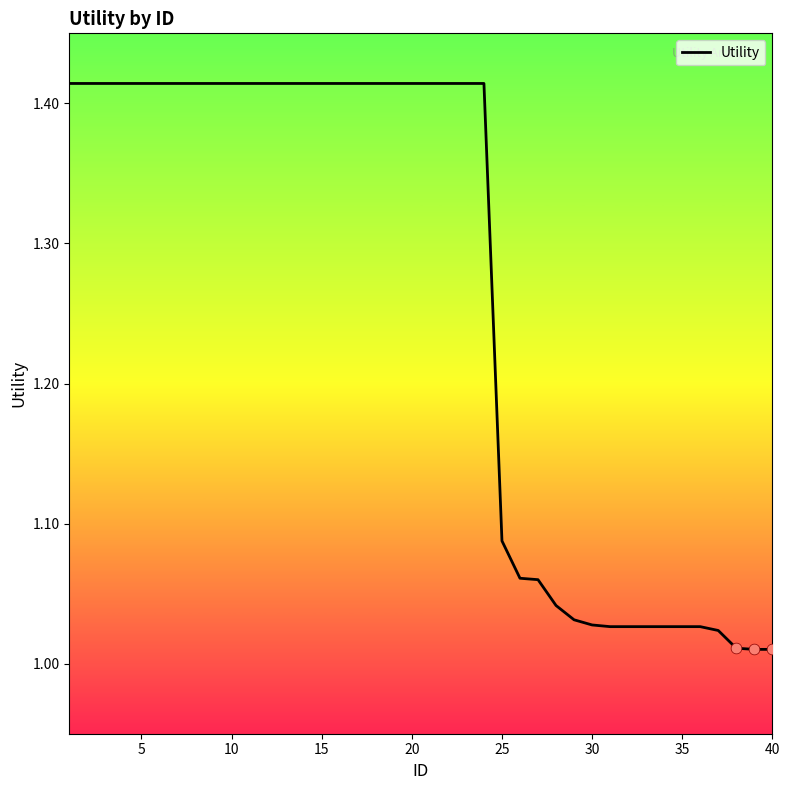

What is the difference between the maximum and minimum values?

0.4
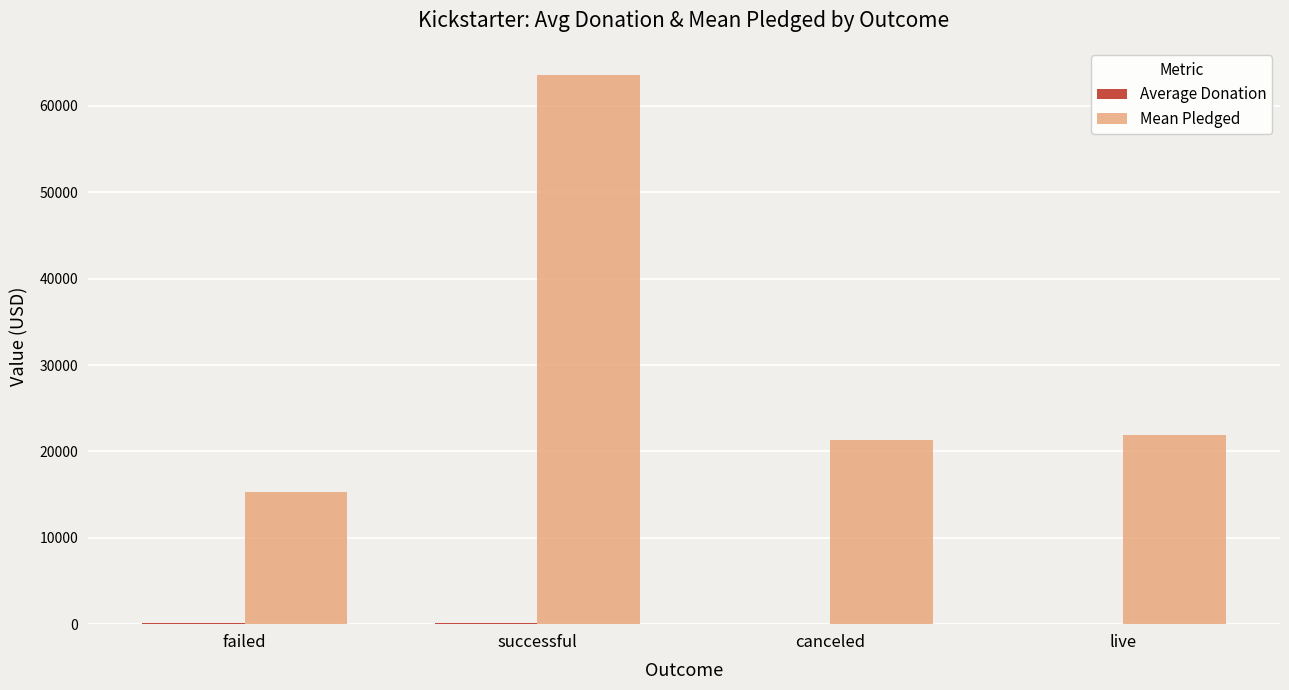

Does the chart contain stacked bars?

No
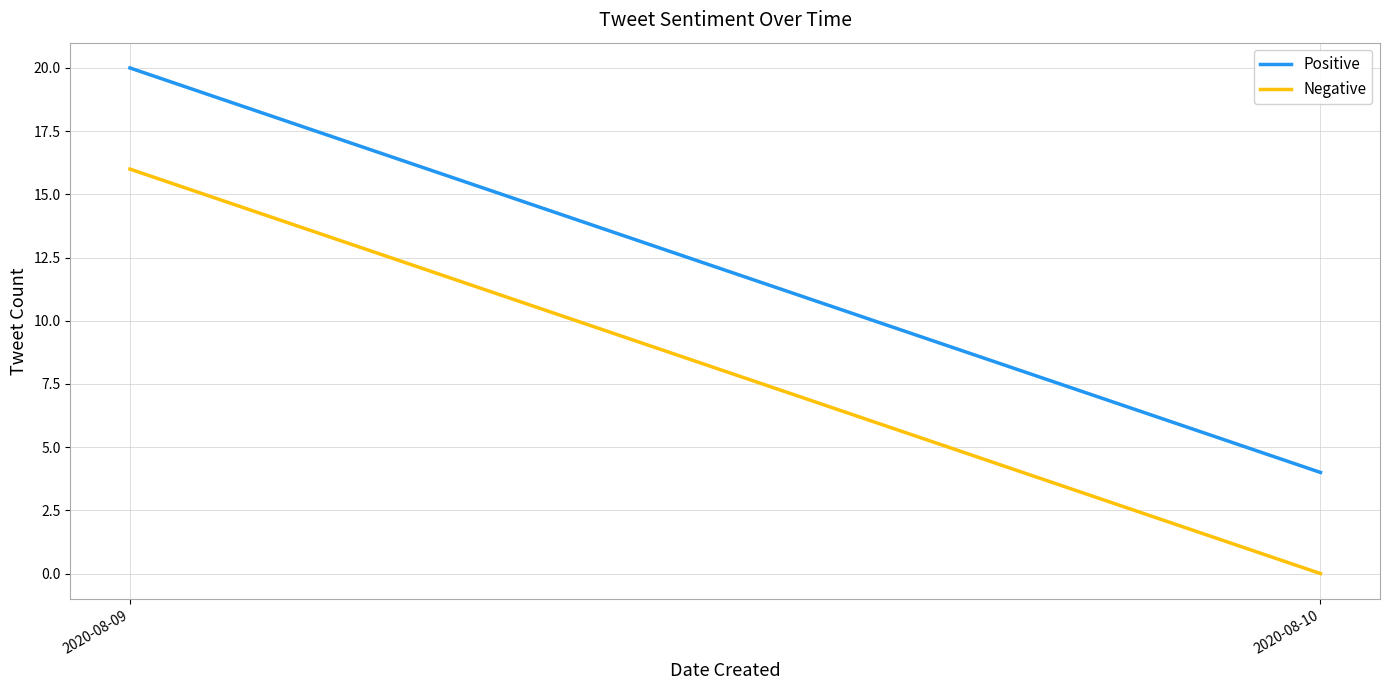

Reading left to right, transcribe all the data shown in this chart.

Positive: 20	4
Negative: 16	0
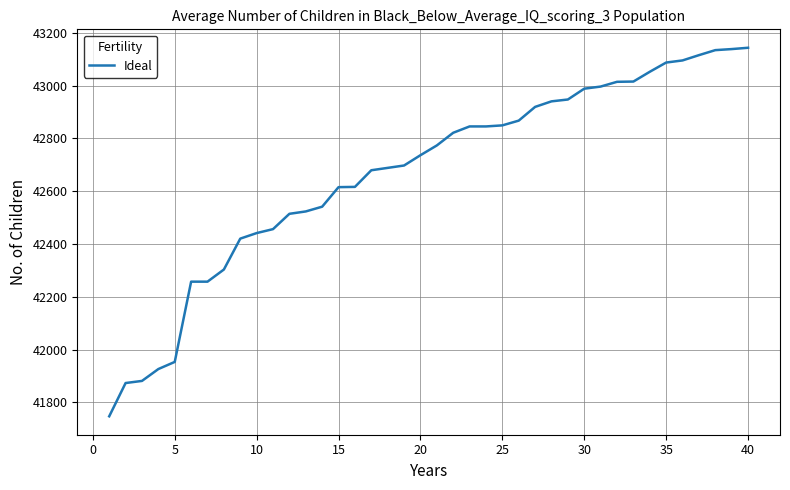

What is the greatest value displayed?

43143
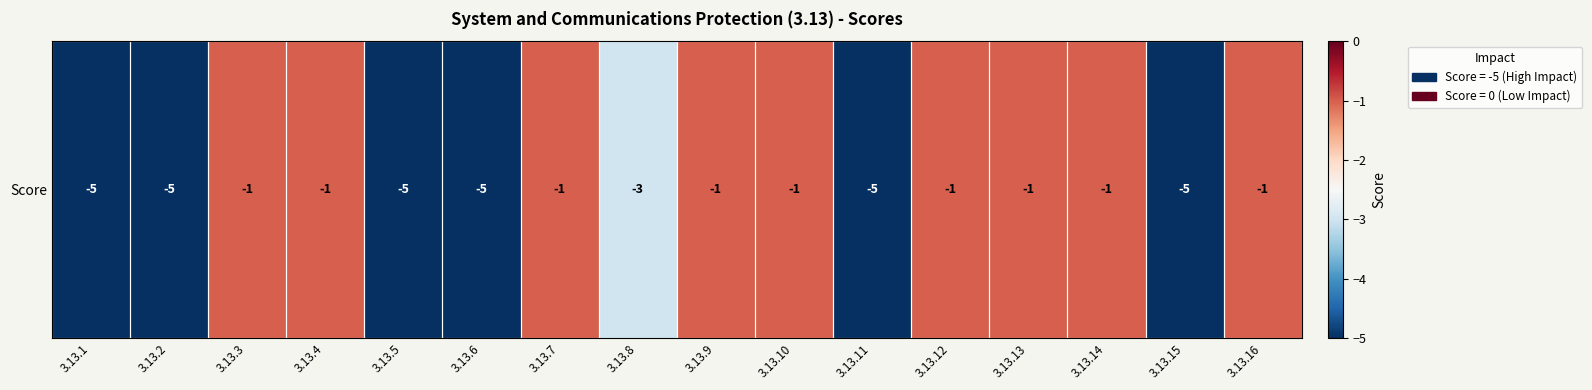

True or false: the data shows -5 at 3.13.6.

True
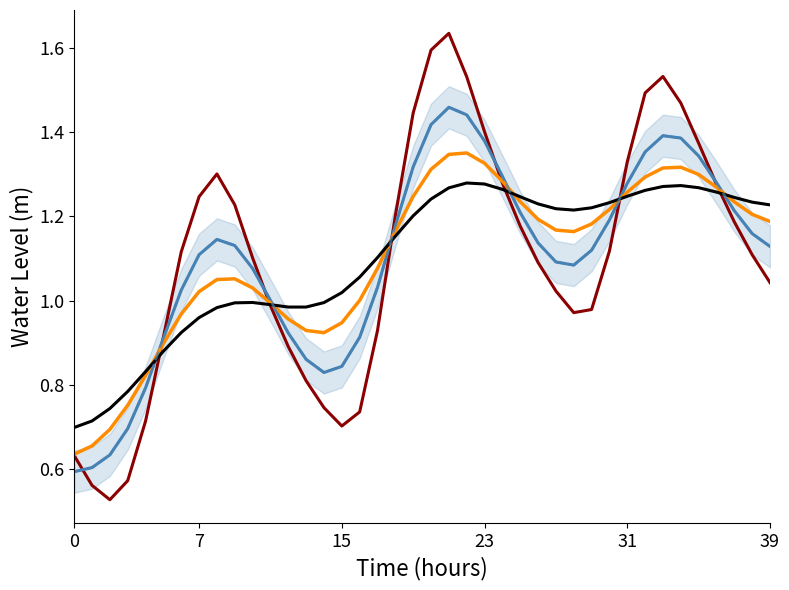

True or false: Dashed Smooth and Smoothed Water Level cross at least once.

False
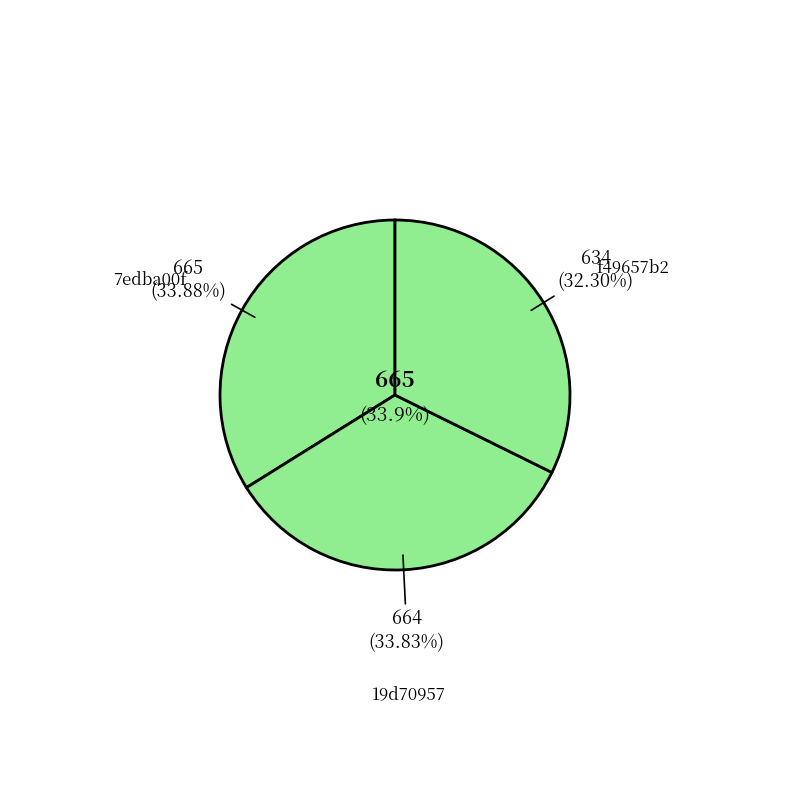

Is 19d70957 the majority of the pie?

No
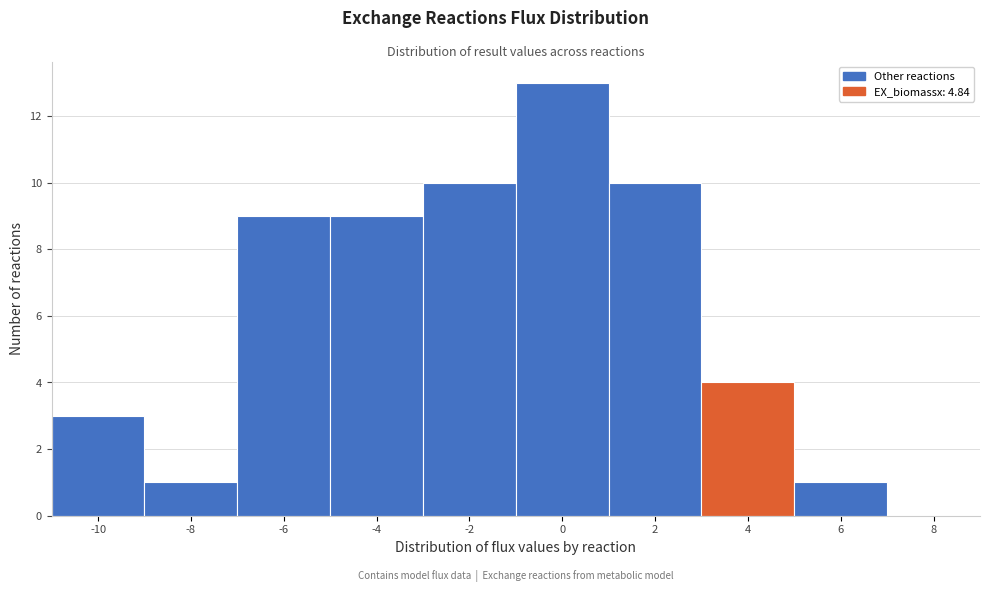

Reading right to left, list all the values displayed in this chart.

8=0	6=1	4=4	2=10	0=13	-2=10	-4=9	-6=9	-8=1	-10=3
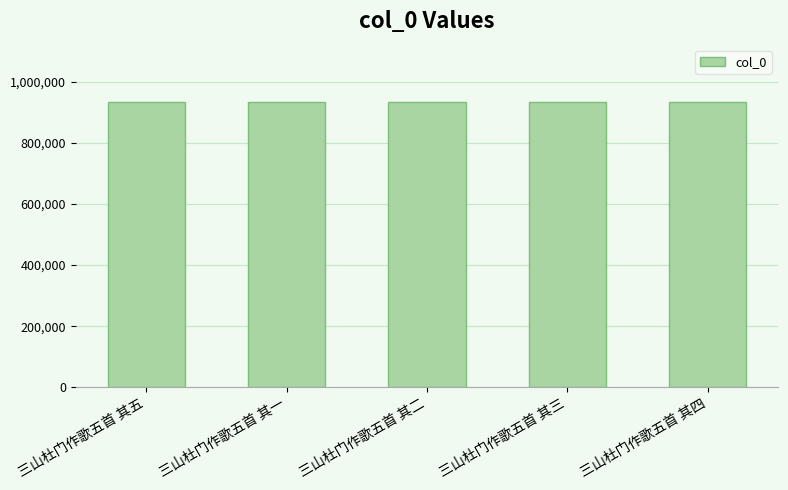

What value does the data have at 三山杜门作歌五首 其一?

934986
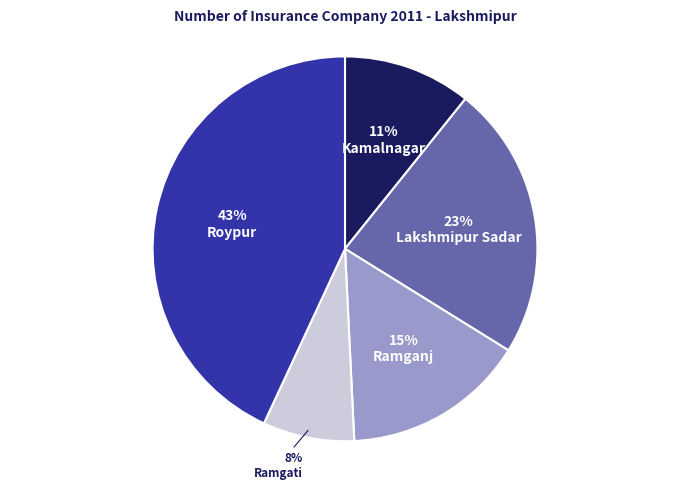

True or false: Kamalnagar accounts for 11% of the total.

True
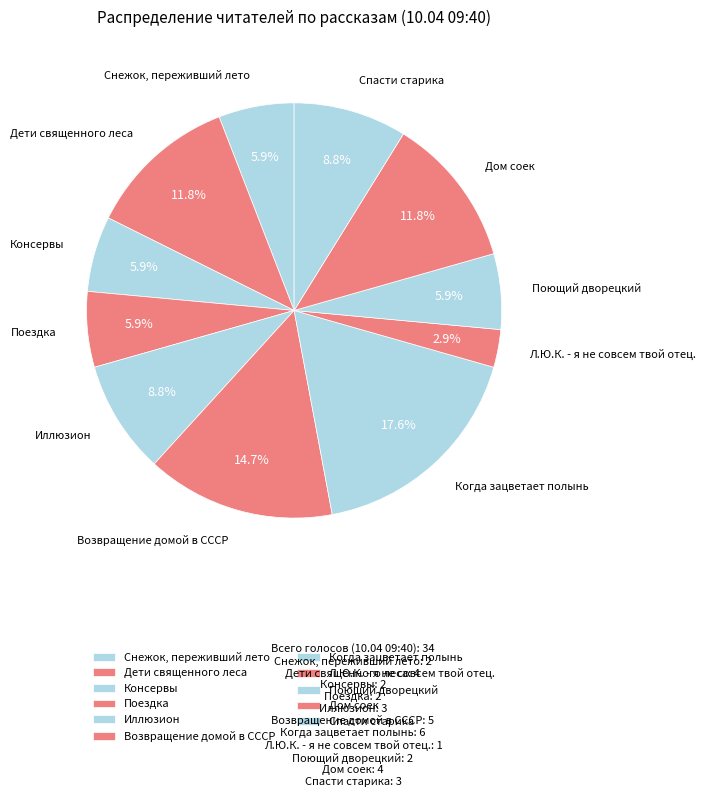

Is there a majority slice in this chart?

No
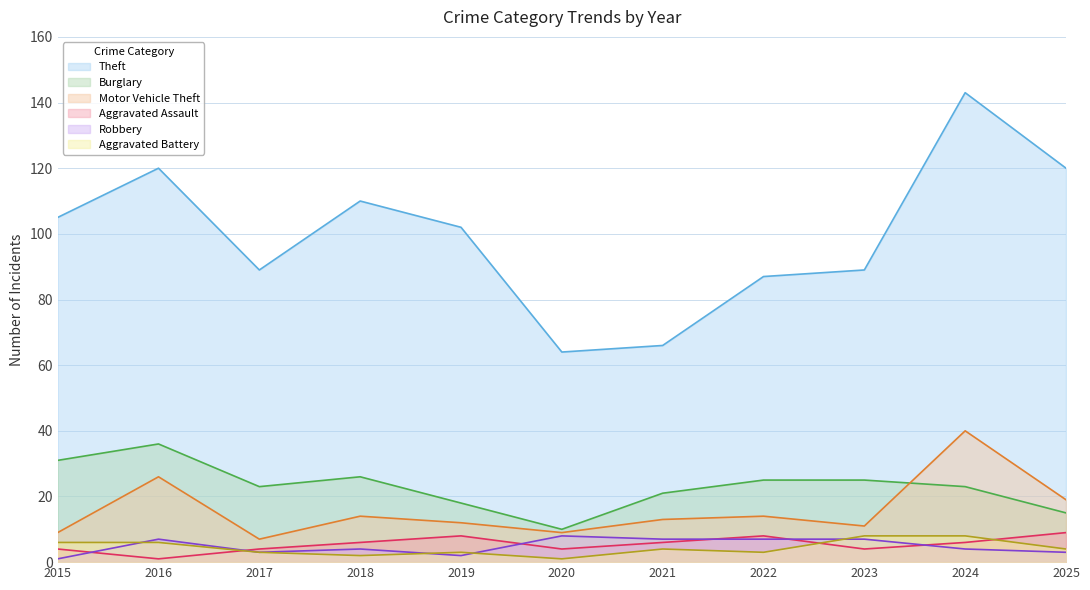

How many series are shown in this chart?

6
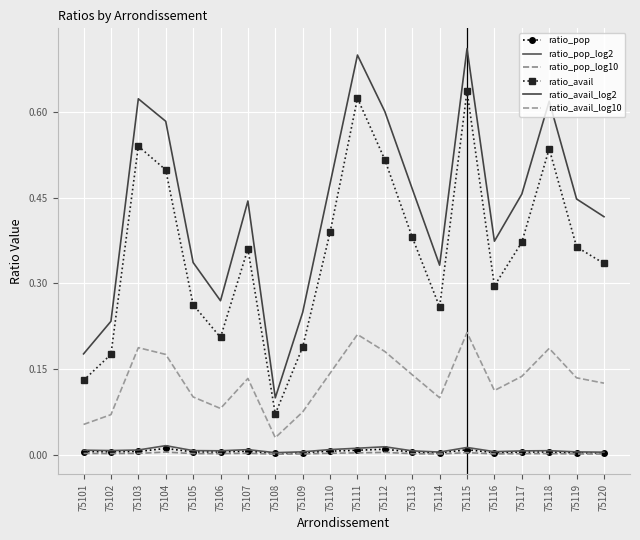

What is the sum of all ratio_avail values?

7.1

● TASK INSTRUCTIONS
Transcribe every line above verbatim, leaving out the pictures.

● RESPONSE FOR THIS EXERCISE
What is the difference between the maximum and minimum values?

0.4

Does the chart contain stacked bars?

No

Reading left to right, transcribe all the data shown in this chart.

Positive: 20	4
Negative: 16	0

What is the greatest value displayed?

43143

True or false: the data shows -5 at 3.13.6.

True

True or false: Dashed Smooth and Smoothed Water Level cross at least once.

False

Is 19d70957 the majority of the pie?

No

Reading right to left, list all the values displayed in this chart.

8=0	6=1	4=4	2=10	0=13	-2=10	-4=9	-6=9	-8=1	-10=3

What value does the data have at 三山杜门作歌五首 其一?

934986

True or false: Kamalnagar accounts for 11% of the total.

True

Is there a majority slice in this chart?

No

How many series are shown in this chart?

6

What is the sum of all ratio_avail values?

7.1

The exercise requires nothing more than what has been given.